Obama chief of staff on president's farewell address
President Obama will deliver his farewell address tonight in Chicago. The president’s chief of staff, Denis McDonough, told CBS News’ Charlie Rose about the speech.
“He’s still working [on] the speech, but I think what you’ll hear... is a lot of what you’ve heard since he started. It’s partly why he wanted to go back to Chicago to give the speech, because this is a place where working on the South Side of Chicago and the neighborhoods … in the shadows of the abandoned steel mills, as a community organizer with people who had been knocked out of jobs that theretofore had been real paths to the middle class, that he recognized that he had a gift for organizing,” McDonough said. “He had a gift for getting people working together towards the same goal. And I think that’s what you’ll hear a lot about from the president tomorrow, the importance of sticking together, working together, standing up for what you believe in, and then fighting like hell for it.”
McDonough also described what he wants the country to know about President Obama.
“I am routinely amazed at how hard this guy works, this president works, while making it look effortless,” McDonough told CBS News’ Charlie Rose.
“His grace under pressure or something?” Rose asked.

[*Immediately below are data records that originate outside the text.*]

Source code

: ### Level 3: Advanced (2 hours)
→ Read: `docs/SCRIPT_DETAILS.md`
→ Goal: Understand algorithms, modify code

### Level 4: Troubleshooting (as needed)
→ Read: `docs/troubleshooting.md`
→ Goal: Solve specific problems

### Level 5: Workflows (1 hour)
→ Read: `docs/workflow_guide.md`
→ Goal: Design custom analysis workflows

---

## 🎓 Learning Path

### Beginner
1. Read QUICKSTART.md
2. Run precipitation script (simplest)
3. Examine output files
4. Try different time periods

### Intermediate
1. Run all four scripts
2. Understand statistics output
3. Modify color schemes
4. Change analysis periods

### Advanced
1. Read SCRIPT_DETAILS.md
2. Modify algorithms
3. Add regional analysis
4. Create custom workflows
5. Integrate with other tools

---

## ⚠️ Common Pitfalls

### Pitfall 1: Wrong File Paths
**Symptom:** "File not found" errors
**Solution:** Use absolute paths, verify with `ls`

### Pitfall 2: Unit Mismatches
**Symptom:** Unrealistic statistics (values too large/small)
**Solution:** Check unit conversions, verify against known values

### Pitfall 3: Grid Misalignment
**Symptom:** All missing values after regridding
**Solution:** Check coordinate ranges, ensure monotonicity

“I think so, or recognition that there is a right answer out there and he is bound to get it,” McDonough said. “He goes up to the residence every night with a stack of binders and he doesn’t come down until they’re read or he doesn’t go to bed until they’re read, whether that’s till 3:00 in the morning. The point is that this is a really hard job and the problems that land on his desk are really hard problems. And he takes that really, really seriously. And to be witness to that and party to that, is not only extremely interesting intellectually, but I think speaks to his dedication to making sure that he lives up to the expectations that of the American people.”